◆ Problem to solve
This exercise asks for every line of the material that contains the word "places".
-*-*-
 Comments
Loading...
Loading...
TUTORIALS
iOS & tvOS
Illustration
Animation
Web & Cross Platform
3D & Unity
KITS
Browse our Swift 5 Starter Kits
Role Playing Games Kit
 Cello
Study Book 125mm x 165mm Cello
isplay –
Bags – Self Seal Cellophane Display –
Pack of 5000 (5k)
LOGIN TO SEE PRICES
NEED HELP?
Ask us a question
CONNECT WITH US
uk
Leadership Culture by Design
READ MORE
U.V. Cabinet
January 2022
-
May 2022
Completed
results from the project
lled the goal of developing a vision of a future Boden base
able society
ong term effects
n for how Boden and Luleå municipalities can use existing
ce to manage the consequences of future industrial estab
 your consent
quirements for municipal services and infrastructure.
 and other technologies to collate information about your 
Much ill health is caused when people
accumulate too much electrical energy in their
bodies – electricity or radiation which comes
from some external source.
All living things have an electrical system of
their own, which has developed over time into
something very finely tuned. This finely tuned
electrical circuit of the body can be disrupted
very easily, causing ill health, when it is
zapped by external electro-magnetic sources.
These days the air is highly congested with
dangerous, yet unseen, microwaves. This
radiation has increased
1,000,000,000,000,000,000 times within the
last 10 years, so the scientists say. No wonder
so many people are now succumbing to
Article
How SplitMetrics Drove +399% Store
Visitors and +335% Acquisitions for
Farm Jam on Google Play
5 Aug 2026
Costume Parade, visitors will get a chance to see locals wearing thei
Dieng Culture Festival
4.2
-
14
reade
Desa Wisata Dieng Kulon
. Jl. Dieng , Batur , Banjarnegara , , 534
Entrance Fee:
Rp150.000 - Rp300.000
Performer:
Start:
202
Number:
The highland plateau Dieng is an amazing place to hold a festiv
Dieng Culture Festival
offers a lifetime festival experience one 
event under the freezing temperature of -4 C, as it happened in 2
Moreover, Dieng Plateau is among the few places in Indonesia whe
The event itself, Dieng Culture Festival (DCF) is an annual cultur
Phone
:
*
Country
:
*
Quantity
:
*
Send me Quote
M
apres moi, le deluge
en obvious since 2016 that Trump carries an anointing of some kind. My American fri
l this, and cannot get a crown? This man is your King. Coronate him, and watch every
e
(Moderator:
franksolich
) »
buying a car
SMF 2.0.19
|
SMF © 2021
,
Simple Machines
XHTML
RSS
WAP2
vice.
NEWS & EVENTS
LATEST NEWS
-*-*-
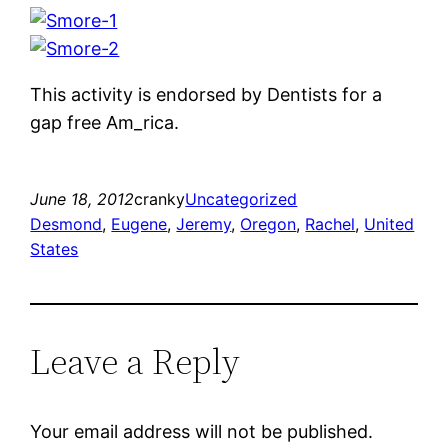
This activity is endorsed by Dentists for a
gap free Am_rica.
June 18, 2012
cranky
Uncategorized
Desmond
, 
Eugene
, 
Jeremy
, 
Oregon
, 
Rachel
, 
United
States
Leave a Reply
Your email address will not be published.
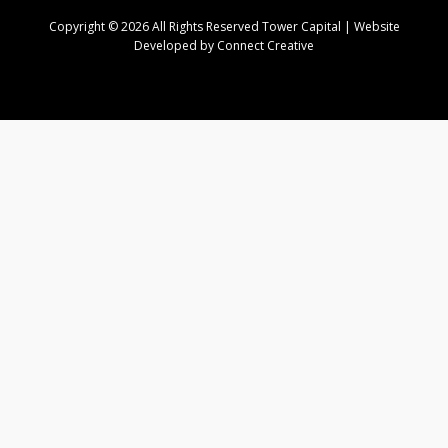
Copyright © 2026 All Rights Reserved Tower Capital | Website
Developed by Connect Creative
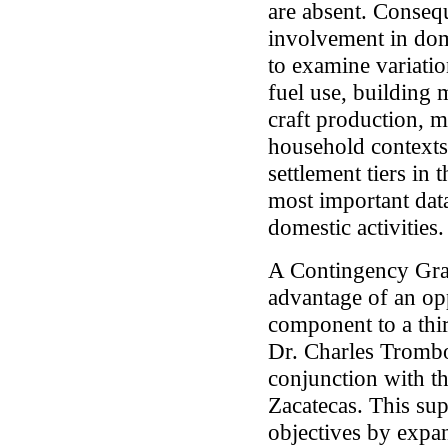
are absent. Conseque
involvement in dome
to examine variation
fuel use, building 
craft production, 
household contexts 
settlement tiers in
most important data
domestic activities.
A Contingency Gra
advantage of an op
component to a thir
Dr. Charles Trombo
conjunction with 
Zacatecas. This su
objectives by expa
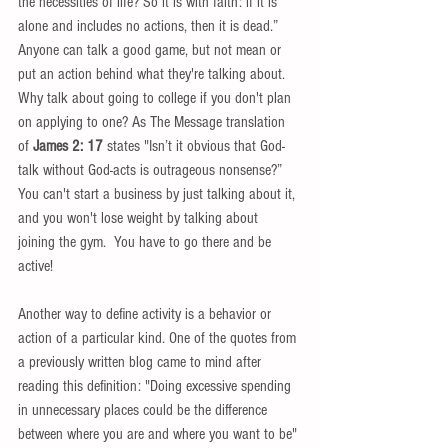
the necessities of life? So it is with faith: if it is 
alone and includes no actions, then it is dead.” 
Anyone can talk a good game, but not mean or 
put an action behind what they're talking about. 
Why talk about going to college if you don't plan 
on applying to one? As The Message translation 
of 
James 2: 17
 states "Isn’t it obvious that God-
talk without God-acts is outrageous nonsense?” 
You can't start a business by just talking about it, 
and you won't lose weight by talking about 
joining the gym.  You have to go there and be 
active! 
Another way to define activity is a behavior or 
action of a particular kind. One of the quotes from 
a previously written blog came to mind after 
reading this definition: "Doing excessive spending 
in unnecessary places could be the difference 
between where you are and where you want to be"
-*-*-
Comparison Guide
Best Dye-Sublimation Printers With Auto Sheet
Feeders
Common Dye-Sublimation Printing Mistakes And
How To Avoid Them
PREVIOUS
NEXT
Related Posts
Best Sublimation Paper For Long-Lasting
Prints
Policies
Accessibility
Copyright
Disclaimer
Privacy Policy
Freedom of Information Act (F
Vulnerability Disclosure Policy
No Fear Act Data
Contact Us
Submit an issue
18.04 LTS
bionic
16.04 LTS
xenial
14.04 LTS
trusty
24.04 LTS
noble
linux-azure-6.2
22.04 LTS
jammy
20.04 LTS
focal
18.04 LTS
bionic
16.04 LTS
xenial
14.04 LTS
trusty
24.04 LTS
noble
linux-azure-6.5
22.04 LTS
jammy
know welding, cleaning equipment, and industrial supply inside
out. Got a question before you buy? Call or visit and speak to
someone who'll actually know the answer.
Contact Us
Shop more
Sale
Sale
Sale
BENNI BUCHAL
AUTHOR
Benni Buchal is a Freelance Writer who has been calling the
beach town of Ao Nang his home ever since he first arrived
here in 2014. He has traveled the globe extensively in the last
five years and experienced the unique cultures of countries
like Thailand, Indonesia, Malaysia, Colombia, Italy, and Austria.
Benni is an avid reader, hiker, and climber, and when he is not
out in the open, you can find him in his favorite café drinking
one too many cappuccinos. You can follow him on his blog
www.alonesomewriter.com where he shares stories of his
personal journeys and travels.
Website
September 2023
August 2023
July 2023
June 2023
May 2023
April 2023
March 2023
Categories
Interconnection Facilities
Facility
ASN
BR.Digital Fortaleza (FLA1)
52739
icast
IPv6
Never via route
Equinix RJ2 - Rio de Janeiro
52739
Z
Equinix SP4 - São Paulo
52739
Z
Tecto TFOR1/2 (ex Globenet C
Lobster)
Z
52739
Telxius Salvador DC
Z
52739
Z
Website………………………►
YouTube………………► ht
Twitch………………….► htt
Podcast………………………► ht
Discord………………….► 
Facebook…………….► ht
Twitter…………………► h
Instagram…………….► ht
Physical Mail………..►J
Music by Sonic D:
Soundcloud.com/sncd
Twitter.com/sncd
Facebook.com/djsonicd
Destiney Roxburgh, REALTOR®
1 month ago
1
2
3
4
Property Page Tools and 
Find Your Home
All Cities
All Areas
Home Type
-*-*-
◆ Exercise result
Moreover, Dieng Plateau is among the few places in Indonesia whe
in unnecessary places could be the difference 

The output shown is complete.